[Work instructions] Print exactly the lines from the one containing "middle dip: (201, 159)" through the last line of the records below, both included, and nothing else; omit any pictures.

Human pose keypoint data

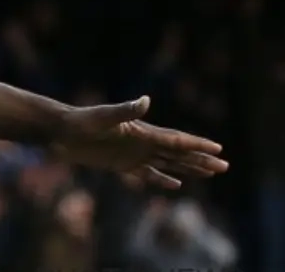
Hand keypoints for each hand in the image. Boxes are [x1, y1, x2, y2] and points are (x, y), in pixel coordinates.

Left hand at [50, 96, 227, 188]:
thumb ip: (125, 110)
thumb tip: (146, 100)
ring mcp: (132, 154)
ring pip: (168, 163)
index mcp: (142, 132)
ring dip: (188, 168)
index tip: (218, 148)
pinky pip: (147, 174)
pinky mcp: (120, 165)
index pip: (176, 139)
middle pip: (178, 153)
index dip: (197, 144)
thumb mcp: (103, 116)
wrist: (60, 130)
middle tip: (224, 165)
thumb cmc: (80, 121)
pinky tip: (176, 184)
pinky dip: (162, 179)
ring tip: (209, 173)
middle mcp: (141, 142)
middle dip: (201, 159)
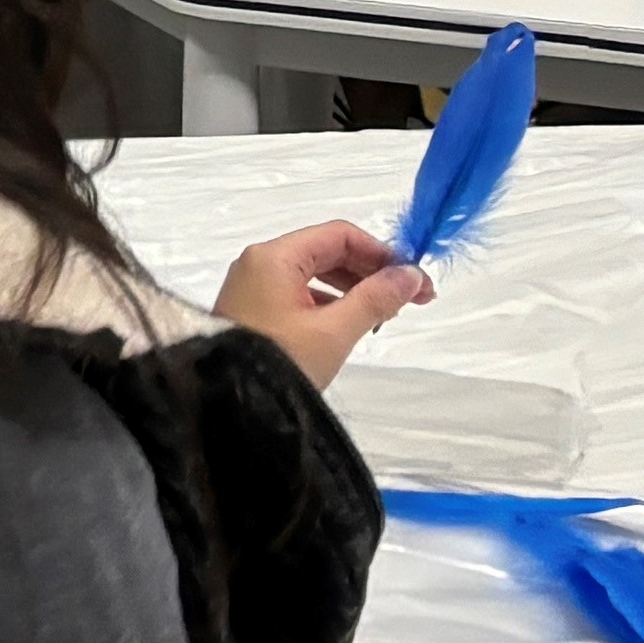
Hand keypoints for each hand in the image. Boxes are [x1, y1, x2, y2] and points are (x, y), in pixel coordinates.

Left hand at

[Response below]
middle dip: (201, 159)
Hand keypoints for each hand in the image. Boxes are [x1, y1, x2, y2] and points are (x, y), in pixel coordinates.

Left hand at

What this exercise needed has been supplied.